→ WHAT YOU ARE ASKED TO DO:
Exclude all pictures from your copy of the data below, which should otherwise match exactly.

[Stored data entries]
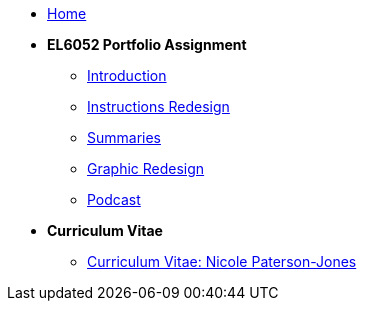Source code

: 

* xref:home::index.adoc[Home]

* [.separated]#**EL6052 Portfolio Assignment**#
** xref:portfolio:index.adoc[Introduction]
** xref:portfolio:art1_redesign_cup_instr.adoc[Instructions Redesign]
** xref:portfolio:art2_summary.adoc[Summaries]
** xref:portfolio:art3_graphic_redesign.adoc[Graphic Redesign]
** xref:portfolio:art4_podcast.adoc[Podcast]

* [.separated]#**Curriculum Vitae**#
** xref:cv:index.adoc[Curriculum Vitae: Nicole Paterson-Jones]

////
* [.separated]#**EL6082 Reflective Writing Blog Assignment**#
** xref:blog:index.adoc[Reflective Writing Blog]
////

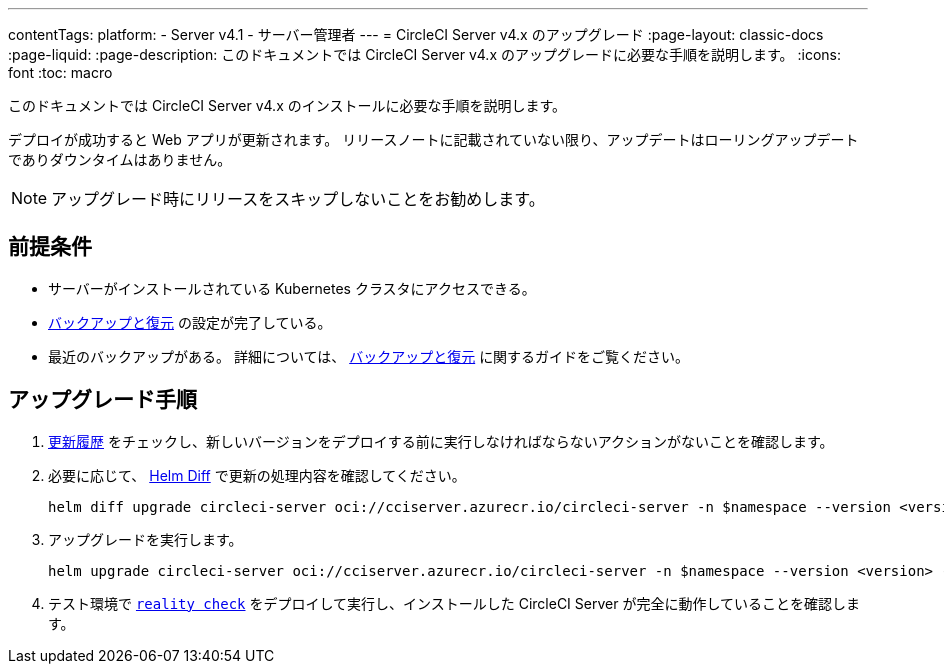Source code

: ---

contentTags:
  platform:
    - Server v4.1
    - サーバー管理者
---
= CircleCI Server v4.x のアップグレード
:page-layout: classic-docs
:page-liquid:
:page-description: このドキュメントでは CircleCI Server v4.x のアップグレードに必要な手順を説明します。
:icons: font
:toc: macro

:toc-title:

このドキュメントでは CircleCI Server v4.x のインストールに必要な手順を説明します。

デプロイが成功すると Web アプリが更新されます。 リリースノートに記載されていない限り、アップデートはローリングアップデートでありダウンタイムはありません。

NOTE: アップグレード時にリリースをスキップしないことをお勧めします。

[#prerequisites]
== 前提条件

* サーバーがインストールされている Kubernetes クラスタにアクセスできる。
* xref:../operator/backup-and-restore#[バックアップと復元] の設定が完了している。
* 最近のバックアップがある。 詳細については、 xref:../operator/backup-and-restore#creating-backups[バックアップと復元] に関するガイドをご覧ください。

[#upgrade-steps]
== アップグレード手順

. link:https://circleci.com/ja/server/changelog/[更新履歴] をチェックし、新しいバージョンをデプロイする前に実行しなければならないアクションがないことを確認します。
. 必要に応じて、 link:https://github.com/databus23/helm-diff[Helm Diff] で更新の処理内容を確認してください。
+
[source,shell]
----
helm diff upgrade circleci-server oci://cciserver.azurecr.io/circleci-server -n $namespace --version <version> -f <path-to-values.yaml> --username $USERNAME --password $PASSWORD
----

. アップグレードを実行します。
+
[source,shell]
----
helm upgrade circleci-server oci://cciserver.azurecr.io/circleci-server -n $namespace --version <version> -f <path-to-values.yaml> --username $USERNAME --password $PASSWORD
----

. テスト環境で link:https://github.com/circleci/realitycheck[`reality check`] をデプロイして実行し、インストールした CircleCI Server が完全に動作していることを確認します。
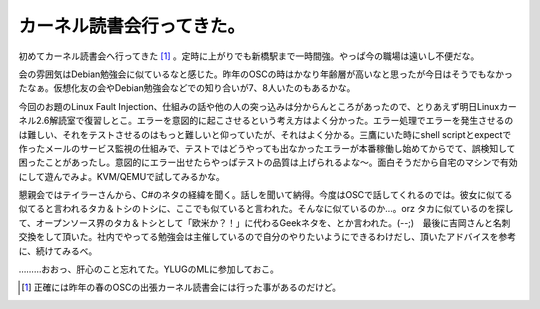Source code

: カーネル読書会行ってきた。
==========================

初めてカーネル読書会へ行ってきた [#]_ 。定時に上がりでも新橋駅まで一時間強。やっぱ今の職場は遠いし不便だな。

会の雰囲気はDebian勉強会に似ているなと感じた。昨年のOSCの時はかなり年齢層が高いなと思ったが今日はそうでもなかったなぁ。仮想化友の会やDebian勉強会などでの知り合いが7、8人いたのもあるかな。

今回のお題のLinux Fault Injection、仕組みの話や他の人の突っ込みは分からんところがあったので、とりあえず明日Linuxカーネル2.6解読室で復習しとこ。エラーを意図的に起こさせるという考え方はよく分かった。エラー処理でエラーを発生させるのは難しい、それをテストさせるのはもっと難しいと仰っていたが、それはよく分かる。三鷹にいた時にshell scriptとexpectで作ったメールのサービス監視の仕組みで、テストではどうやっても出なかったエラーが本番稼働し始めてからでて、誤検知して困ったことがあったし。意図的にエラー出せたらやっぱテストの品質は上げられるよな～。面白そうだから自宅のマシンで有効にして遊んでみよ。KVM/QEMUで試してみるかな。

懇親会ではテイラーさんから、C#のネタの経緯を聞く。話しを聞いて納得。今度はOSCで話してくれるのでは。彼女に似てる似てると言われるタカ＆トシのトシに、ここでも似ていると言われた。そんなに似ているのか…。orz  タカに似ているのを探して、オープンソース界のタカ＆トシとして「欧米か？！」に代わるGeekネタを、とか言われた。(--;)　最後に吉岡さんと名刺交換をして頂いた。社内でやってる勉強会は主催しているので自分のやりたいようにできるわけだし、頂いたアドバイスを参考に、続けてみるべ。



………おおっ、肝心のこと忘れてた。YLUGのMLに参加しておこ。




.. [#] 正確には昨年の春のOSCの出張カーネル読書会には行った事があるのだけど。


.. author:: default
.. categories:: Unix/Linux,meeting
.. tags::
.. comments::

→ EXPECTED ANSWER:
Source code

: 

* xref:home::index.adoc[Home]

* [.separated]#**EL6052 Portfolio Assignment**#
** xref:portfolio:index.adoc[Introduction]
** xref:portfolio:art1_redesign_cup_instr.adoc[Instructions Redesign]
** xref:portfolio:art2_summary.adoc[Summaries]
** xref:portfolio:art3_graphic_redesign.adoc[Graphic Redesign]
** xref:portfolio:art4_podcast.adoc[Podcast]

* [.separated]#**Curriculum Vitae**#
** xref:cv:index.adoc[Curriculum Vitae: Nicole Paterson-Jones]

////
* [.separated]#**EL6082 Reflective Writing Blog Assignment**#
** xref:blog:index.adoc[Reflective Writing Blog]
////

Source code

: ---

contentTags:
  platform:
    - Server v4.1
    - サーバー管理者
---
= CircleCI Server v4.x のアップグレード
:page-layout: classic-docs
:page-liquid:
:page-description: このドキュメントでは CircleCI Server v4.x のアップグレードに必要な手順を説明します。
:icons: font
:toc: macro

:toc-title:

このドキュメントでは CircleCI Server v4.x のインストールに必要な手順を説明します。

デプロイが成功すると Web アプリが更新されます。 リリースノートに記載されていない限り、アップデートはローリングアップデートでありダウンタイムはありません。

NOTE: アップグレード時にリリースをスキップしないことをお勧めします。

[#prerequisites]
== 前提条件

* サーバーがインストールされている Kubernetes クラスタにアクセスできる。
* xref:../operator/backup-and-restore#[バックアップと復元] の設定が完了している。
* 最近のバックアップがある。 詳細については、 xref:../operator/backup-and-restore#creating-backups[バックアップと復元] に関するガイドをご覧ください。

[#upgrade-steps]
== アップグレード手順

. link:https://circleci.com/ja/server/changelog/[更新履歴] をチェックし、新しいバージョンをデプロイする前に実行しなければならないアクションがないことを確認します。
. 必要に応じて、 link:https://github.com/databus23/helm-diff[Helm Diff] で更新の処理内容を確認してください。
+
[source,shell]
----
helm diff upgrade circleci-server oci://cciserver.azurecr.io/circleci-server -n $namespace --version <version> -f <path-to-values.yaml> --username $USERNAME --password $PASSWORD
----

. アップグレードを実行します。
+
[source,shell]
----
helm upgrade circleci-server oci://cciserver.azurecr.io/circleci-server -n $namespace --version <version> -f <path-to-values.yaml> --username $USERNAME --password $PASSWORD
----

. テスト環境で link:https://github.com/circleci/realitycheck[`reality check`] をデプロイして実行し、インストールした CircleCI Server が完全に動作していることを確認します。
Source code

: カーネル読書会行ってきた。
==========================

初めてカーネル読書会へ行ってきた [#]_ 。定時に上がりでも新橋駅まで一時間強。やっぱ今の職場は遠いし不便だな。

会の雰囲気はDebian勉強会に似ているなと感じた。昨年のOSCの時はかなり年齢層が高いなと思ったが今日はそうでもなかったなぁ。仮想化友の会やDebian勉強会などでの知り合いが7、8人いたのもあるかな。

今回のお題のLinux Fault Injection、仕組みの話や他の人の突っ込みは分からんところがあったので、とりあえず明日Linuxカーネル2.6解読室で復習しとこ。エラーを意図的に起こさせるという考え方はよく分かった。エラー処理でエラーを発生させるのは難しい、それをテストさせるのはもっと難しいと仰っていたが、それはよく分かる。三鷹にいた時にshell scriptとexpectで作ったメールのサービス監視の仕組みで、テストではどうやっても出なかったエラーが本番稼働し始めてからでて、誤検知して困ったことがあったし。意図的にエラー出せたらやっぱテストの品質は上げられるよな～。面白そうだから自宅のマシンで有効にして遊んでみよ。KVM/QEMUで試してみるかな。

懇親会ではテイラーさんから、C#のネタの経緯を聞く。話しを聞いて納得。今度はOSCで話してくれるのでは。彼女に似てる似てると言われるタカ＆トシのトシに、ここでも似ていると言われた。そんなに似ているのか…。orz  タカに似ているのを探して、オープンソース界のタカ＆トシとして「欧米か？！」に代わるGeekネタを、とか言われた。(--;)　最後に吉岡さんと名刺交換をして頂いた。社内でやってる勉強会は主催しているので自分のやりたいようにできるわけだし、頂いたアドバイスを参考に、続けてみるべ。



………おおっ、肝心のこと忘れてた。YLUGのMLに参加しておこ。




.. [#] 正確には昨年の春のOSCの出張カーネル読書会には行った事があるのだけど。


.. author:: default
.. categories:: Unix/Linux,meeting
.. tags::
.. comments::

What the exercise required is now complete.